Two Days, One Night

The Dardenne Brothers love a good story, and Two Days, One Night, their radiant new film, features one of their best. After emerging from a bout of depression, a young woman named Sandra (Marion Cotillard, seamlessly inhabiting the nearly celebrity-free universe of the Dardennes’ films) loses her job as a factory worker. Over a single weekend, husband in tow, she visits her co-workers one by one and tries to convince them to fund her re-hiring by giving up their scheduled bonuses. The responses she gets are variously belligerent, guilt-ridden, defensive, effusive, apologetic, conflicted, and cold.
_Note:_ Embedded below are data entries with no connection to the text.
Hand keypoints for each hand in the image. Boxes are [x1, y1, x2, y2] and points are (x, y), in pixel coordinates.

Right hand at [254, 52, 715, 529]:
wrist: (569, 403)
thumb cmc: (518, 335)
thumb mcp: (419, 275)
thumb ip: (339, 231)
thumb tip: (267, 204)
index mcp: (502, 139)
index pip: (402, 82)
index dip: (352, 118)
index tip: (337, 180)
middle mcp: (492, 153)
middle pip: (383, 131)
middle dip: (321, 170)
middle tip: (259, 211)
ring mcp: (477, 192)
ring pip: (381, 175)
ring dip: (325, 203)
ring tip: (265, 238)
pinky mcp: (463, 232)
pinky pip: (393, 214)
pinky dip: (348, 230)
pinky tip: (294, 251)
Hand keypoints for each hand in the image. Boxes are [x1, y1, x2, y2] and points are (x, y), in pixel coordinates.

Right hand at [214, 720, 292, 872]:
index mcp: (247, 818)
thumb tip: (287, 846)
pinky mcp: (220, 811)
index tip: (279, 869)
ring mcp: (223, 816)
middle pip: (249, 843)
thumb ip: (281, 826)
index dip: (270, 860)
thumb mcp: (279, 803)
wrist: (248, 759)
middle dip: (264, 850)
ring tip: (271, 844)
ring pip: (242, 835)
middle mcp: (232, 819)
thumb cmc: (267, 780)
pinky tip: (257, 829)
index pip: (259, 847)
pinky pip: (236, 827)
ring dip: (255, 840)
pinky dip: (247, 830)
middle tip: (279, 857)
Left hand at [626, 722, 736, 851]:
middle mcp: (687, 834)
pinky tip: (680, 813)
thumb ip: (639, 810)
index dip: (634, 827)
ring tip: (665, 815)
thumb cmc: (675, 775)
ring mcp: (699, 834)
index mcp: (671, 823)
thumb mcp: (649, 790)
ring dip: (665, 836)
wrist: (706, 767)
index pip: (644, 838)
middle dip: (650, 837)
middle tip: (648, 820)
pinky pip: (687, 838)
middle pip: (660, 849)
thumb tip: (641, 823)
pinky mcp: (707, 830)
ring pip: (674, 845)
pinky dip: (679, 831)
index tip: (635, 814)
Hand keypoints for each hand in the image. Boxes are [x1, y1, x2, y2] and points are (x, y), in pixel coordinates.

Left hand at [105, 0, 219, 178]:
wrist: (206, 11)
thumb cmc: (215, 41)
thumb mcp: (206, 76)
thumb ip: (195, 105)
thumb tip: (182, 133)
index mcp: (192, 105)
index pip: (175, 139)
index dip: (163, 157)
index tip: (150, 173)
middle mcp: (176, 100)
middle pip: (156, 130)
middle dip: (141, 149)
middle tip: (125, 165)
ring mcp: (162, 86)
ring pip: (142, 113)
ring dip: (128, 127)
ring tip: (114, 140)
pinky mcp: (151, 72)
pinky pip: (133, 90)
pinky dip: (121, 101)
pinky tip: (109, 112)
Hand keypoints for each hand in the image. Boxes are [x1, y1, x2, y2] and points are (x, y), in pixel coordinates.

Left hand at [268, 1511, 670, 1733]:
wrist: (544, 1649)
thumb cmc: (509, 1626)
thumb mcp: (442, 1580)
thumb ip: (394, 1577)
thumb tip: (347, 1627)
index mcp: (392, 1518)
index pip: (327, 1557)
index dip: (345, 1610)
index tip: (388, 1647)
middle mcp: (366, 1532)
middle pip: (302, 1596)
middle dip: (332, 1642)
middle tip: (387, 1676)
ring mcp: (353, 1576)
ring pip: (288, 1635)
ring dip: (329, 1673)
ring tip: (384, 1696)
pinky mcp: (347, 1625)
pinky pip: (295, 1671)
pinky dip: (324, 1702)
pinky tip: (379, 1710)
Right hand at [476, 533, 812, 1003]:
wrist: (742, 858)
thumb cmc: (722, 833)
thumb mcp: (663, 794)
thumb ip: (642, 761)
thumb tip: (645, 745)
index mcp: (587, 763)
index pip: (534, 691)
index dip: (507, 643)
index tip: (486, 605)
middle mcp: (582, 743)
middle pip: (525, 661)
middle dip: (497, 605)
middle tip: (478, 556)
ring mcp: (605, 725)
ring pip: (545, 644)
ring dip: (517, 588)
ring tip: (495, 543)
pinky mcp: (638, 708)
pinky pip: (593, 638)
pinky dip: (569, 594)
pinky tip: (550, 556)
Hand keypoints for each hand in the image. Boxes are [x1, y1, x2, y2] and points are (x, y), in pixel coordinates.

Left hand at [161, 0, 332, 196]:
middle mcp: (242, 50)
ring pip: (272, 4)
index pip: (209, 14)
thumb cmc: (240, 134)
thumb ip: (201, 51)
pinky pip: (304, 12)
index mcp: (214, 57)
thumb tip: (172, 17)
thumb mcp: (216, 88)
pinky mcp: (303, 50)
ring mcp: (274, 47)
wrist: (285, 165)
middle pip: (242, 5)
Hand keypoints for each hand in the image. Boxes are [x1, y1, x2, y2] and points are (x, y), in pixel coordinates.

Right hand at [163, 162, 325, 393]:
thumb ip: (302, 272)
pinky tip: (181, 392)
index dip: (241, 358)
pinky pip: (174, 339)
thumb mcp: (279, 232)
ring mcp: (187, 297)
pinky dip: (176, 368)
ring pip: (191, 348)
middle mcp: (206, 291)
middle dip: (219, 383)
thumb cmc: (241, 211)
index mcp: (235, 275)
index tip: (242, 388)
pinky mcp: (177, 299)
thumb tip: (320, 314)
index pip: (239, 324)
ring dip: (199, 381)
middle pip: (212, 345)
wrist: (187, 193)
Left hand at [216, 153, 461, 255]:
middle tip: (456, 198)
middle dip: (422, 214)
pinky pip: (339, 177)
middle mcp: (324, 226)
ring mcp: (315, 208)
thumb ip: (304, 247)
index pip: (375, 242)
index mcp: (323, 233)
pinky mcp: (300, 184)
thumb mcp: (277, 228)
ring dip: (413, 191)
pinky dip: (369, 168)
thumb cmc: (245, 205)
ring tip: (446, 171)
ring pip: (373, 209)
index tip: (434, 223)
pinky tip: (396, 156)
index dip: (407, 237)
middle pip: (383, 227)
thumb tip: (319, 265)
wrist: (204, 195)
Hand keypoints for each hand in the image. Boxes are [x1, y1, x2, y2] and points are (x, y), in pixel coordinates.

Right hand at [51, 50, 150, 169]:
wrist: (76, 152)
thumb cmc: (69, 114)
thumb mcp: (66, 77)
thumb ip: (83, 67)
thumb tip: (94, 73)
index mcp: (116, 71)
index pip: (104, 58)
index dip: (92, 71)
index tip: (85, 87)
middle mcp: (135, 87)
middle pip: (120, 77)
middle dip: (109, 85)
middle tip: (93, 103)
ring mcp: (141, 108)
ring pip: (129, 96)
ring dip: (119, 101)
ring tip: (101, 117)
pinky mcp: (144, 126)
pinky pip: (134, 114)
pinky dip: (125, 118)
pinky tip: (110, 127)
A lesser pair of filmmakers might have settled for arranging the encounters on a spectrum of sympathy, from the young man who spirals into a violent rage at Sandra’s request to the one who, at the mere sight of her, breaks down crying in her arms. Instead, Two Days, One Night has the interpretive open-endedness of a parable, the ambiguity of an ethical thought experiment, and the limpid clarity of a folk ballad. It allows for the presence of addiction and sexual malaise in its characters’ lives, but treats both, in the end, as symptoms of problems without a firm answer.

At some point, it will occur to many viewers that Sandra, for the sake of her colleagues, perhaps shouldn’t be appealing her case—and it’s this realization that gives the movie its terrible moral force. “It would be a disaster for me if you got your job back,” one of her final listeners tells her. “But I hope for your sake that you do.”